O reitor da UFPel, o epidemiologista Pedro Hallal, disse em entrevista para o site Valor Econômico, dia 12, que precisaremos, no Brasil, de um lockdown forte a fim de termos uma curva descendente de contaminação. Isso mostra a gravidade do que nos espera se não tomarmos as medidas necessárias para evitar o pior em nosso Estado. O doutor em epidemiologia Wanderson Oliveira, em live no canal do YouTube do doutor em microbiologia Átila Iamarino, dia 7, também fez um alerta histórico sobre isso. Oliveira foi secretário de Vigilância Sanitária do Ministério da Saúde durante a gestão de Mandetta e, em 2009, já como funcionário do Ministério, coordenou o combate ao H1N1. Disse ele, a 1h10min do vídeo: "O padrão de circulação de vírus no Brasil se dá pela região Sul do país. Não é pelo resto do Brasil. Quem é que fala, realmente, 'esse ano foi bombástico em vírus respiratórios', são Rio Grande do Sul, Santa Catarina, Paraná, Minas Gerais e São Paulo". A 1h16min, acrescenta: "Em 2009, o meu mestrado foi sobre influenza, eu coordenei a resposta à pandemia de influenza. Só no Rio Grande do Sul - na época, foram 34 mil casos de influenza [no Brasil] - quase tudo no Rio Grande do Sul. Rio Grande do Sul, Paraná e Santa Catarina".
PREOCUPAÇÃO JUSTIFICADA
A preocupação de Hallal com a curva em crescimento no Brasil e no Rio Grande do Sul é, pelo que vimos acima, justificada. Mais ainda porque ele também sabe o que Iamarino, em outra live, já informou: que, pela observação de como a pandemia ocorreu e ainda ocorre em outros países, quando atingirmos o pico e começarmos a ter uma curva decrescente de casos, as vítimas fatais, por essa avaliação, corresponderão a um terço do total final.

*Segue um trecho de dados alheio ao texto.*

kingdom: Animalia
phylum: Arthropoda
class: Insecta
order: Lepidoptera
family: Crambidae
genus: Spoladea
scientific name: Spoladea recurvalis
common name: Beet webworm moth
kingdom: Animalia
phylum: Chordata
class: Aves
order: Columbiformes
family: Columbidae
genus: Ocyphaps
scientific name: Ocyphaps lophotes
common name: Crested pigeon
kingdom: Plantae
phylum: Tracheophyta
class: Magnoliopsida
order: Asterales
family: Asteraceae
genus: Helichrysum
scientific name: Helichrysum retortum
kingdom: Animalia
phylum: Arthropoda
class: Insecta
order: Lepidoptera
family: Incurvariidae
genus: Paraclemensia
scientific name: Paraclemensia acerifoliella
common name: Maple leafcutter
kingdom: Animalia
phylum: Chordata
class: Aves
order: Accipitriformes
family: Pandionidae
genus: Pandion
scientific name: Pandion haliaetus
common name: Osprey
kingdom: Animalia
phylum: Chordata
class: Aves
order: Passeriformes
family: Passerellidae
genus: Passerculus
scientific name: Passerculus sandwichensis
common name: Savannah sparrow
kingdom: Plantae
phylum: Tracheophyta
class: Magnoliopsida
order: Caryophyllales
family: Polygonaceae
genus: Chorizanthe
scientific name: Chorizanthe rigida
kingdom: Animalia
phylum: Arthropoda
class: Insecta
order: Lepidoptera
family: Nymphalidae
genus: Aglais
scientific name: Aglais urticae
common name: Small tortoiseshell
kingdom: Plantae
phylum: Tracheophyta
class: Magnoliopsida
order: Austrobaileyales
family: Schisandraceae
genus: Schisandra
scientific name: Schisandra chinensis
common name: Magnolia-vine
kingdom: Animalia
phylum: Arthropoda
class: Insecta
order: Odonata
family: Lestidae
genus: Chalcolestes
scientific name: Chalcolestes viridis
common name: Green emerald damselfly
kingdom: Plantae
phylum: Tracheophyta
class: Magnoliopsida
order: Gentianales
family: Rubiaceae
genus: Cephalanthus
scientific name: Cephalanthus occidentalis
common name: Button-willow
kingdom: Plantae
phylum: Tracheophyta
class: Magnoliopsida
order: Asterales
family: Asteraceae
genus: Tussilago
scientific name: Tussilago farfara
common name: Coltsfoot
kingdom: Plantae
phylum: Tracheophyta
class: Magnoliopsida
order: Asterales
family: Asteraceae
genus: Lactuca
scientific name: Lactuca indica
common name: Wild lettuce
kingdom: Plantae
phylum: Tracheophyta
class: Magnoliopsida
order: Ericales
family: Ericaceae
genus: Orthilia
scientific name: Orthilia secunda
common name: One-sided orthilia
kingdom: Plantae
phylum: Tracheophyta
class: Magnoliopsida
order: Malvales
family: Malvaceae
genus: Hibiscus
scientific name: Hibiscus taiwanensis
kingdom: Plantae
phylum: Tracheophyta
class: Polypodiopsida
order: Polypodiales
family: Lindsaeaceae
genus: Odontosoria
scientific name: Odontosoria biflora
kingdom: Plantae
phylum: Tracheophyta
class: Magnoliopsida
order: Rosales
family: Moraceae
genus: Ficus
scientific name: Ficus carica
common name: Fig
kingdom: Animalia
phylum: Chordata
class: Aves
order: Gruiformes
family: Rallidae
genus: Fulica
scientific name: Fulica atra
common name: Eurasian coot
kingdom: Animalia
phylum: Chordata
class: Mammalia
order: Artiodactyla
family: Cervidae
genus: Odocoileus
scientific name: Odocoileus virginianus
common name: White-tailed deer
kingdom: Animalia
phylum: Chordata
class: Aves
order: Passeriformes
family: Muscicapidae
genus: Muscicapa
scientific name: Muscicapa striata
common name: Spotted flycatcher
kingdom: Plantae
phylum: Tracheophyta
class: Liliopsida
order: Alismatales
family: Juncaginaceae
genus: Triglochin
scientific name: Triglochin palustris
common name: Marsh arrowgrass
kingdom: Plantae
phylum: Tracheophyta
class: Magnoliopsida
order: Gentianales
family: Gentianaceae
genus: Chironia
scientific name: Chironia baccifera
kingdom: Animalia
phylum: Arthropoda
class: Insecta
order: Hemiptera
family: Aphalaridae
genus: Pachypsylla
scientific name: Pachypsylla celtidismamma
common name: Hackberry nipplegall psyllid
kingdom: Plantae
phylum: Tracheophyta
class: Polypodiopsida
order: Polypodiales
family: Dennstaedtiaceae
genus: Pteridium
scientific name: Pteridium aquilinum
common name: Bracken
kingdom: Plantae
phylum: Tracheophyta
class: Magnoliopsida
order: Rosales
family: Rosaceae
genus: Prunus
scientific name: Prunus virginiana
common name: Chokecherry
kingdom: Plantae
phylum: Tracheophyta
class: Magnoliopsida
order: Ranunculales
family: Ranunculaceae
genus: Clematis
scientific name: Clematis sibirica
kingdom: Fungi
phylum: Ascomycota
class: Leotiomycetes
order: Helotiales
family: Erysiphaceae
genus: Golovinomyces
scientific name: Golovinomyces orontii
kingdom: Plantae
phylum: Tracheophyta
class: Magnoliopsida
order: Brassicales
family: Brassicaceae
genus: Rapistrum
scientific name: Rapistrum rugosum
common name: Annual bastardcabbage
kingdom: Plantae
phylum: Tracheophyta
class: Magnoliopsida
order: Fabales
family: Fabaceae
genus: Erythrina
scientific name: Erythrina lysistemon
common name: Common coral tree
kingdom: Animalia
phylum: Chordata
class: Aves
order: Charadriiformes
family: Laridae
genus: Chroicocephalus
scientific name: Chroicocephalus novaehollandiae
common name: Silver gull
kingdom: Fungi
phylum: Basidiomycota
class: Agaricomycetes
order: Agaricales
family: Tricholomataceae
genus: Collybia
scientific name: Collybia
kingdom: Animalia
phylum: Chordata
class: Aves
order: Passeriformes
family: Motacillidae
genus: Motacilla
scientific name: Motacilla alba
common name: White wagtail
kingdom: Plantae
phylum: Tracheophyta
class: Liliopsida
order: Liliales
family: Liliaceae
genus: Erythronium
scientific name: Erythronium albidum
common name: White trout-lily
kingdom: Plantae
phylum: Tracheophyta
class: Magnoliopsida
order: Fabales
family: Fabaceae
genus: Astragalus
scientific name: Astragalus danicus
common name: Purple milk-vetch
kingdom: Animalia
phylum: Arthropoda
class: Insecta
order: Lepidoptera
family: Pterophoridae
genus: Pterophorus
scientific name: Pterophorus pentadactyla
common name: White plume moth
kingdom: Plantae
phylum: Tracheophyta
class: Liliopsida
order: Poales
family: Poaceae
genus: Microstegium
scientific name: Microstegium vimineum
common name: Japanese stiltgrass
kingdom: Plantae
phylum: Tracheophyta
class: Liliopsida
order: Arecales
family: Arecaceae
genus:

Em outras palavras: se, ao atingirmos o pico, tivermos 50 mil vítimas, na descida até o final outras 100 mil pessoas possivelmente devem perder a vida. Wanderson Oliveira, na live acima referida, disse acreditar, pela sua experiência, que estamos no quarto final de nossa ascendente. O problema que ele vê, na situação do Brasil, é que podemos entrar num platô estável durante o pico, que pode durar muito até iniciar a curva descendente de casos e óbitos. Avaliações mais do que preocupantes.
CONCLUSÃO
Diante de tais prognósticos, nós, gaúchos, devemos aumentar o combate ao coronavírus, pois, se vermos a pandemia como uma guerra entre humanos e vírus, as batalhas decisivas no front Sul de nosso país começam agora, em cada cidade. Todos devemos usar as armas que temos: isolamento social, distanciamento social, máscara, higiene pessoal e protocolos de entrada e saída de casa, com roupas, calçados e produtos. E também ajudar os hospitais, nossa derradeira linha de defesa da vida das pessoas contaminadas que apresentarem complicação grave. Procure nas redes sociais como ajudar o hospital mais próximo. Estaremos todos juntos nessa, ombro a ombro, todos os dias. Façamos, cada um, nossa parte. Vamos barrar o espalhamento do vírus no Rio Grande e na Região Carbonífera, salvando vidas.